◆ TASK REQUIREMENTS
Go through the records and copy each line where the string "wrist" occurs.

****************************************

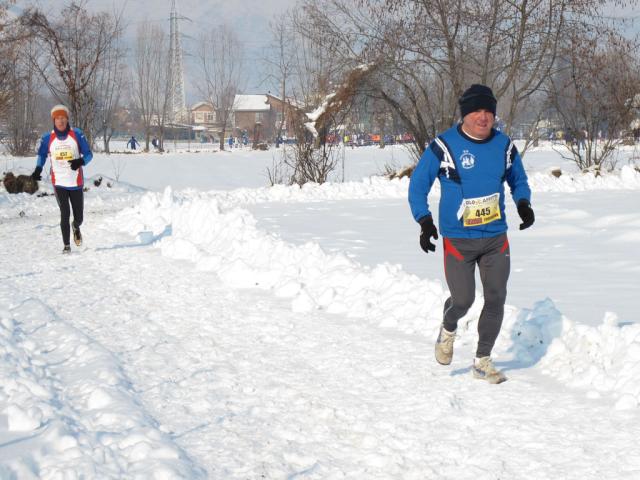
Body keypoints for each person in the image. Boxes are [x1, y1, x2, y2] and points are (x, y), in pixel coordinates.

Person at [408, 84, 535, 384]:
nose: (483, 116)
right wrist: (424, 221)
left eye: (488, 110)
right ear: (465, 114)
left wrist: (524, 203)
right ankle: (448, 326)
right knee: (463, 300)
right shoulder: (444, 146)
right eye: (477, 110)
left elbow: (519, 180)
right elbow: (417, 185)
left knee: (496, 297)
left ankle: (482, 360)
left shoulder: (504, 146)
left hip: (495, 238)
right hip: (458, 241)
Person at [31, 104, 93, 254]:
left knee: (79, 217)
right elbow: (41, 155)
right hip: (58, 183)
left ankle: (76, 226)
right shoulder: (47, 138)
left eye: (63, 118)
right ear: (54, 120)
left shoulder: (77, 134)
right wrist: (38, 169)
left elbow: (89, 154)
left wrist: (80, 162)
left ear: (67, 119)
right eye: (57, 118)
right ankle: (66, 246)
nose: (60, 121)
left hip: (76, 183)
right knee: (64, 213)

****************************************

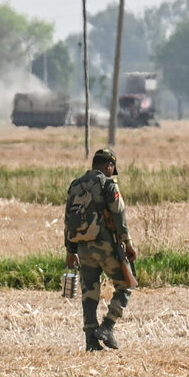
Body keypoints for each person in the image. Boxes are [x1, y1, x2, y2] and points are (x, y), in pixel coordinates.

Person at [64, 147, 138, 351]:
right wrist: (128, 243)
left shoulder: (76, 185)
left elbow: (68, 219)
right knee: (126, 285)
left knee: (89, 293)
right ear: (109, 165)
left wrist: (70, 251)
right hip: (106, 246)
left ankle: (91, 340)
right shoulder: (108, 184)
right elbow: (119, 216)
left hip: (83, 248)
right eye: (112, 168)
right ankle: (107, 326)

****************************************

◆ WRITTEN REPLY
right wrist: (424, 221)
left wrist: (524, 203)
right wrist: (38, 169)
left wrist: (80, 162)
right wrist: (128, 243)
left wrist: (70, 251)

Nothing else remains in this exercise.